Data subjektif adalah data yang dikumpulkan berdasarkan keluhan yang dinyatakan oleh pasien. Pada pasien DHF data subjektif yang sering ditemukan adalah:
ü Lemah
ü Panas atau demam
ü Sakit kepala
ü Anoreksia (tidak nafsu makan); mual; haus; sakit saat menelan
ü Nyeri ulu hati
ü Nyeri pada saat otot dan sendi
ü Pegal-pegal pada seluruh tubuh
ü Konstipasi (sembelit)
Data objektif adalah data yang diperoleh berdasarkan pengamatan atas kondisi pasien. Data objektif paling sering dijumpai pada penderita DHF antara lain:
ü Suhu tubuh tinggi; menggigil; wajah tampak kemerahan (flushing)
ü Mukosa mulut kering; perdarahan gusi; lidah kotor (kadang-kadang)
ü Tampak bintik merah pada kulit (petekie); uji turniket (+); epistaksis (perdarahan hidung); ekimosis; hematoma; hematemesis; melena
ü Hiperemia pada tenggorokan
ü Nyeri tekan pada epigastrik
ü Pada palpasi teraba adanya perbesaran hati dan limpa
ü Pada rejatan (derajat IV): nadi cepat dan lemah; hipotensi; ekstremitas dingin; gelisah; sianosis perifer; nafas dangkal.
Pemeriksaan laboratorium. Untuk menegakkan diagnosa DHF, perlu dilakukan berbagai pemeriksaan laboratorium antara lain pemeriksaan darah dan urine serta pemeriksaan serologi.
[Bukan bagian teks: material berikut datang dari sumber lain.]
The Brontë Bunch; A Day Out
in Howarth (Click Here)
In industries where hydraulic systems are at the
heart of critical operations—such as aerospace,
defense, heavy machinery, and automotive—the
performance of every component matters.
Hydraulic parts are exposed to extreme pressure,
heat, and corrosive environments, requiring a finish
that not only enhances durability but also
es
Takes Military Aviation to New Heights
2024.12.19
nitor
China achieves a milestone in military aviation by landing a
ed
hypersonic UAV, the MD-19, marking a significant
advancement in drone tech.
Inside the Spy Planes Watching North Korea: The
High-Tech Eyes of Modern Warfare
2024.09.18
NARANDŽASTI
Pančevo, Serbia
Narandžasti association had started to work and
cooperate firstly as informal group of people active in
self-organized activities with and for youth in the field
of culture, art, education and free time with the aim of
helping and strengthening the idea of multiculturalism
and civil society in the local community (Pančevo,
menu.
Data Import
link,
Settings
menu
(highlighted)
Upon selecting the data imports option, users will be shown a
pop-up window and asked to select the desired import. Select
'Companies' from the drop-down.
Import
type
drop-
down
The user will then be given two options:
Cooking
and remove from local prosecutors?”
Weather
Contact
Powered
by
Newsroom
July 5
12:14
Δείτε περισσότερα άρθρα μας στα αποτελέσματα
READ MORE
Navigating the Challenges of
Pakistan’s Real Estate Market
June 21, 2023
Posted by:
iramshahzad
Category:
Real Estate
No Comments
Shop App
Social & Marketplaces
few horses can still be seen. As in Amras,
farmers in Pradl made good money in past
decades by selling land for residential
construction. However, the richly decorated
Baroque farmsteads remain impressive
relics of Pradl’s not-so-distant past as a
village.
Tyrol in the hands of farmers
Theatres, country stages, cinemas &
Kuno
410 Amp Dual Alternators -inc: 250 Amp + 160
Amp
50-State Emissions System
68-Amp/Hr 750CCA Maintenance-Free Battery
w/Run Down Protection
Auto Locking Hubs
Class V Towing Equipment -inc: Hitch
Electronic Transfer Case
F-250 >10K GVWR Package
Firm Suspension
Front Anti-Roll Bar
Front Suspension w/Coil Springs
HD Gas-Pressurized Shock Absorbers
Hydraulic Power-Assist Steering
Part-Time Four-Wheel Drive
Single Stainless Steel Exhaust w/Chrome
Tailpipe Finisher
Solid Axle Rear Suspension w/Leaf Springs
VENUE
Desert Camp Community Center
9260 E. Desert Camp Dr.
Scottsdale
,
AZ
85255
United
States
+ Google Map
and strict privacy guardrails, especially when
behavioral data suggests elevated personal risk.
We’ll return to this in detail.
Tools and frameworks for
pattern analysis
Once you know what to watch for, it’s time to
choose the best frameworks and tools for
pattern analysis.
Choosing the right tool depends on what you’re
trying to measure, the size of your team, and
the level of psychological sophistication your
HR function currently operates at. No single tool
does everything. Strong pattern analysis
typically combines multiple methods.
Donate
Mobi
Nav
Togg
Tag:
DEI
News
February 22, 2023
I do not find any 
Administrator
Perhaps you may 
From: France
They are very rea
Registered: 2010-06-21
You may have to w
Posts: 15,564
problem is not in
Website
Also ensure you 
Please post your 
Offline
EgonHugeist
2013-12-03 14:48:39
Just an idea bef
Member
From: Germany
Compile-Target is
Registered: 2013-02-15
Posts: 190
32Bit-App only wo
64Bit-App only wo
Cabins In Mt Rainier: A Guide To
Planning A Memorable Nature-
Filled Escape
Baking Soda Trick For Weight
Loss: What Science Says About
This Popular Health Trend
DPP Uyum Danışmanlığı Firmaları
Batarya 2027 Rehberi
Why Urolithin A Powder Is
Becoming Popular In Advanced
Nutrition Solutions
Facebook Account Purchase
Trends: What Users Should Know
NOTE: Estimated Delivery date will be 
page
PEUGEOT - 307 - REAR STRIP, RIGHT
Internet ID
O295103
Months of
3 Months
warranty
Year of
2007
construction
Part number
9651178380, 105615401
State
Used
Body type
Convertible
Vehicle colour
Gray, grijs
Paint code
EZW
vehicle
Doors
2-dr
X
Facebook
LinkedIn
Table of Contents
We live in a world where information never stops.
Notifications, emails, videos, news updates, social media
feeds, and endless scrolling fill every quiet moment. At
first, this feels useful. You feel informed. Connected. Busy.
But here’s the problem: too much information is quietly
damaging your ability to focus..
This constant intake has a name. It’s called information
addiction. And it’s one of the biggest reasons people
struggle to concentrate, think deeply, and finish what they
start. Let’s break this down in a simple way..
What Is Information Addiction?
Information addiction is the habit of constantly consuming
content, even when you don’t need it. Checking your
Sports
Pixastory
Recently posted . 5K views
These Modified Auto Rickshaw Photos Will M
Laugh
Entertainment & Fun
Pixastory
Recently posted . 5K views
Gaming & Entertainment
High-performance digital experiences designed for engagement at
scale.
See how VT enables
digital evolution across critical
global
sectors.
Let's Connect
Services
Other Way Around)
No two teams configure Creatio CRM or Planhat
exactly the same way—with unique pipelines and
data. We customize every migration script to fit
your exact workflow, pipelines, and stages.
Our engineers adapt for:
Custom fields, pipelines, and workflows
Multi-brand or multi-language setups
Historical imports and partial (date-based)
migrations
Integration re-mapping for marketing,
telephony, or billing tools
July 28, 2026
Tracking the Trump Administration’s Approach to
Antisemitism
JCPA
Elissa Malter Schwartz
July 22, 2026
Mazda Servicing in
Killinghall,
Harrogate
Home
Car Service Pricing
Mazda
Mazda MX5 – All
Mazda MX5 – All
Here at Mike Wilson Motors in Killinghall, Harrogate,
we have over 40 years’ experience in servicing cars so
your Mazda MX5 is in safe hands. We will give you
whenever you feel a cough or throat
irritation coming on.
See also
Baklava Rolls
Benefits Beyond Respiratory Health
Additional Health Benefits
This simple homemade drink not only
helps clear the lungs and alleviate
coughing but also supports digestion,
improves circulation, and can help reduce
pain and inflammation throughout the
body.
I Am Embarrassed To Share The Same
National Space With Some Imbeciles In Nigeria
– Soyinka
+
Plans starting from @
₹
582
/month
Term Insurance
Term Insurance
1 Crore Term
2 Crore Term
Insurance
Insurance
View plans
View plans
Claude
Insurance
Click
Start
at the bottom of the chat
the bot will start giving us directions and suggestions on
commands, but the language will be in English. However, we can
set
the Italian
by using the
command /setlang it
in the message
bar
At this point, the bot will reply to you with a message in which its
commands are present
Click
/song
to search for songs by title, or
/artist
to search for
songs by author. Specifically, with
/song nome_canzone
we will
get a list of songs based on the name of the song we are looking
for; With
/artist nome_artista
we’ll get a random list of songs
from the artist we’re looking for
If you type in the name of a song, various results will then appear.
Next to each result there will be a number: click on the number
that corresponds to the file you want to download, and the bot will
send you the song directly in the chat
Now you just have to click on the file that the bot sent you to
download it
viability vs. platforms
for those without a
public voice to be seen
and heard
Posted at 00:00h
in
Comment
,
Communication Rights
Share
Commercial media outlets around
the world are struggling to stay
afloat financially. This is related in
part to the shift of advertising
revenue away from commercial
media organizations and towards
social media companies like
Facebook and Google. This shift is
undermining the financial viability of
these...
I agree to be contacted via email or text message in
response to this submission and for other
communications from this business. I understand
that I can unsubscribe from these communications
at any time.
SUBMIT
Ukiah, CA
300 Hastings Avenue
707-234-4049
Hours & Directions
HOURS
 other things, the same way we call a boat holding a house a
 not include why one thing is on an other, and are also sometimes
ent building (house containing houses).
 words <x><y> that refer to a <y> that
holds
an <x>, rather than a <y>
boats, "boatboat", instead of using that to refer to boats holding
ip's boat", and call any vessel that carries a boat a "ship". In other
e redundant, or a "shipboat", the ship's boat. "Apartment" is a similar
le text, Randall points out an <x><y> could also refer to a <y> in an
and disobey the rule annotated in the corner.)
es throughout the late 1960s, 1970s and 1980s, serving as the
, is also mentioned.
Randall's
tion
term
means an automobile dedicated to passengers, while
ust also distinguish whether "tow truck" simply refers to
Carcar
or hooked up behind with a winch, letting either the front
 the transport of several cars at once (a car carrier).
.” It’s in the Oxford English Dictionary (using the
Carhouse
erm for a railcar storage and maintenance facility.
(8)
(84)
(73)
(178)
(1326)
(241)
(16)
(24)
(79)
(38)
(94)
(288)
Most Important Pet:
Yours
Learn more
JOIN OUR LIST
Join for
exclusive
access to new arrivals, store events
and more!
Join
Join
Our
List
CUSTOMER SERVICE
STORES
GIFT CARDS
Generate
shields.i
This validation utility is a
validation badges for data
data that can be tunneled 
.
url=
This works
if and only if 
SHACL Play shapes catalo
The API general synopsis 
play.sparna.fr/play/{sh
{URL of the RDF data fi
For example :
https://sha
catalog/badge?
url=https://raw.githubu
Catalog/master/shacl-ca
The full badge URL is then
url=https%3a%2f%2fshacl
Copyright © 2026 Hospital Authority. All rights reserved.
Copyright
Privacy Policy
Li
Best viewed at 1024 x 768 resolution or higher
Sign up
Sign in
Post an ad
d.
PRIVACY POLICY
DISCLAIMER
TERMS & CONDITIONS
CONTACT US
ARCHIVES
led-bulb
Pada pemeriksaan darah pasien DHF akan dijumpai:
ü Ig G Dengue positif
ü Trombositopenia
ü Hemoglobin meningkat > 20 %
ü Hemokonsentrasi (hemotokrit meningkat)
ü Hasil pemeriksaan kimia darah menunjukkan: hipoproteinemia; hiponatremia; hipokloremia
Pada hari kedua dan ketiga terjadi leukopenia; netropenia; aneosinofilia; peningkatan limfosit; monosit dan basofil.
ü SGOT/SGPT mungkin meningkat
ü Ureum dan pH darah mungkin meningkat
ü Waktu perdarahan memanjang
ü Pada pemeriksaan analisa gas darah arteri menunjukkan asidosis metabolik: pCO2 < 35-40 mmHg; HCO3 rendah; Base Excess (-)
ü Pada pemeriksaan urine dijumpai albuminuria ringan
Pemeriksaan serologi. Melakukan pengukuran titer antibodi pasien dengan cara Haemaglutination Inhibition Test (HI Test) atau dengan uji pengikatan komplemen (Complement Fixation Test/CFT). Pada pemeriksaan serologi dibutuhkan 2 bahan pemeriksaan yaitu pada masa akut atau demam dan pada masa penyembuhan (1-4 minggu setelah awal gejala penyakit). Untuk pemeriksaan serologi diambil darah vena 2-5 ml.
Pemeriksaan diagnosis penunjang antara lain foto torak mungkin dijumpai pleural efusion, pada pemeriksaan USG hepatomegali dan splenomegali.
DAFTAR PUSTAKA
Nurohman, Inung. 2001. Asuhan Keperawatan pada Anak M dengan DM DHF di Ruang Aster RSUD Prof. Dr. Margono Soekarjo Purwokerto.
Efendy, Christante. 1995. Perawatan Pasien DHF. Jakarta: EGC.
Mansjoer, Arif dkk. 2000. Kapita Selekta Kedokteran. Jil 2. Jakarta: Media Aesculapius Fakultas Kedokteran UI.